En estas últimas semanas de retiro de las ondas, más
material que espiritual he de decir, mi entorno cercano permanece inmutable,
inalterable, inasequible al desaliento en tiempos aciagos, pero el entorno
político social deportivo cultural ha entrado en combustión. Más en llama y
fogonazo que en auténtico incendio, eso es verdad. Porque la máxima famosa del
Gatopardo de Lampedusa "Que todo cambie para que nada cambie" parece
una certeza más que una frase de una novela.
Un rey abdicado. Un nuevo rey. Una infanta imputada. Una selección perdida.

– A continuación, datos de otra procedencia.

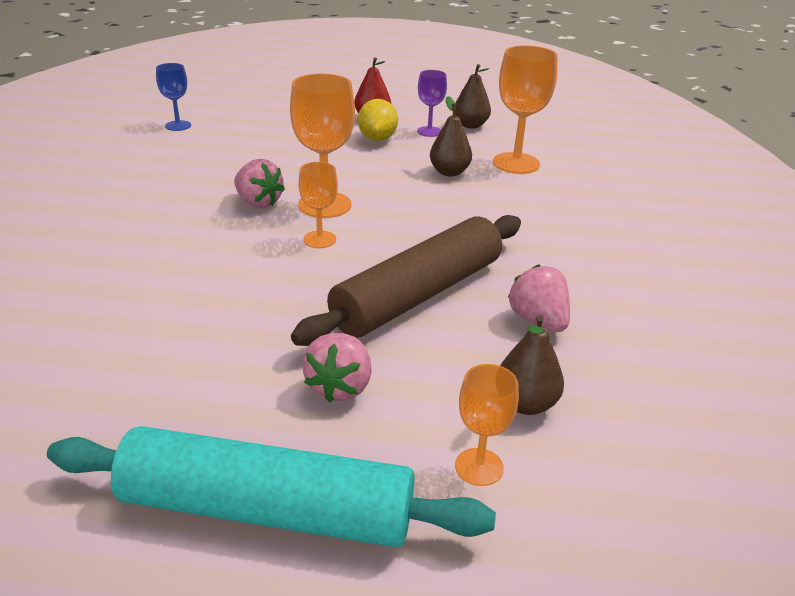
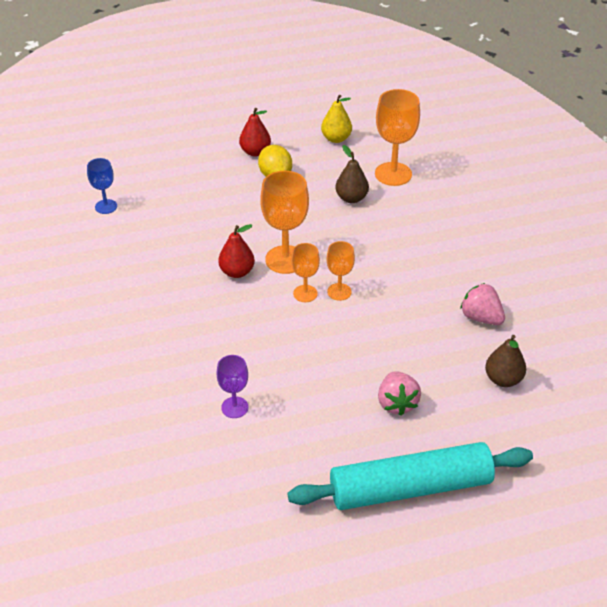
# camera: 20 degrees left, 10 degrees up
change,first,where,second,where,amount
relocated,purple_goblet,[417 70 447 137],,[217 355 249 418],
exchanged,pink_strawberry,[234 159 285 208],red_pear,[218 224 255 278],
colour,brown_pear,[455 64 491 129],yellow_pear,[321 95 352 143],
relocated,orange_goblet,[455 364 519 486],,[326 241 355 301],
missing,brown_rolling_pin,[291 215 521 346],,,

Una magdalena Álvarez dimitida. Una tonadillera sin cárcel. Unos árboles
talados en la calle Notario Luis Oliver. Un delito ecológico recusado. Una
reforma fiscal que ni fú ni fá. Un PSOE descabezado buscando cabeza. Una
mancomunidad descompensada. Una UGT enfangada hasta el corvejón. Una amenaza de
huelga en el sector de la hostelería. La oferta de trabajo del Funky Budha de
Marbella.
Que parece que la actualidad aprieta el acelerador ante la
llegada del verano para agostarse en el estío y disfrutar de la vida loca y
plana en los días más calurosos del año.
Quizá el calor húmedo de los últimos días, que llama al
aplatanamiento general, quizá la edad que me ronda los cuarenta desde hace
apenas un mes y te hace tomar perspectiva, quizá por todo o por nada, esta
actualidad desenfrenada, candidata al calentamiento a la irritación en algunos
casos, apenas ha levantado en mi ceja una leve mueca de desagrado o de
estupefacción. Quizá.
Sólo ayer, cuando recibí la llamada a media mañana que
anunciaba la muerte de Ana María Matute se produjo en mi interior un vacío de
orfandad. La gran fabuladora, la cuentista de la posguerra, la mujer delicada y
frágil de prosa sólida y contundente. Se fue Ana María Matute que me acompañó
con su Olvidado Rey Gudú en mis viajes en tren, interminables, entre Bilbao y
Málaga en el extinto Estrella Picasso hace más de una década. Ana María Matute
que me recordaba a mi amama, a mi abuela Nieves en su fragilidad, a mi aitite,
a mi abuelo Daniel en su dicción disparatada, a mí mismo de niño, saltando en
la era de un pueblo de Burgos en el que veraneé con mis tíos y mis primos. Ana
María Matute, más reina en mi corazón,
en mi vida, en mi imaginario personal que los juancarlos y felipes de la
dinastias borbónica.
De toda la actualidad convulsa, combustionada, electrizante
de estas últimas semanas. Sólo la muerte de esa mujer, casi nonagenaria, de
pelo cano, delicada, ha fragmentado en dos mi corazón. El de periodista, el de
lector, el de ciudadano.
Ayer, al relente de la noche ojeneta, abrí de nuevo las
páginas de Olvidado Rey Gudú. Y no pude parar de leer.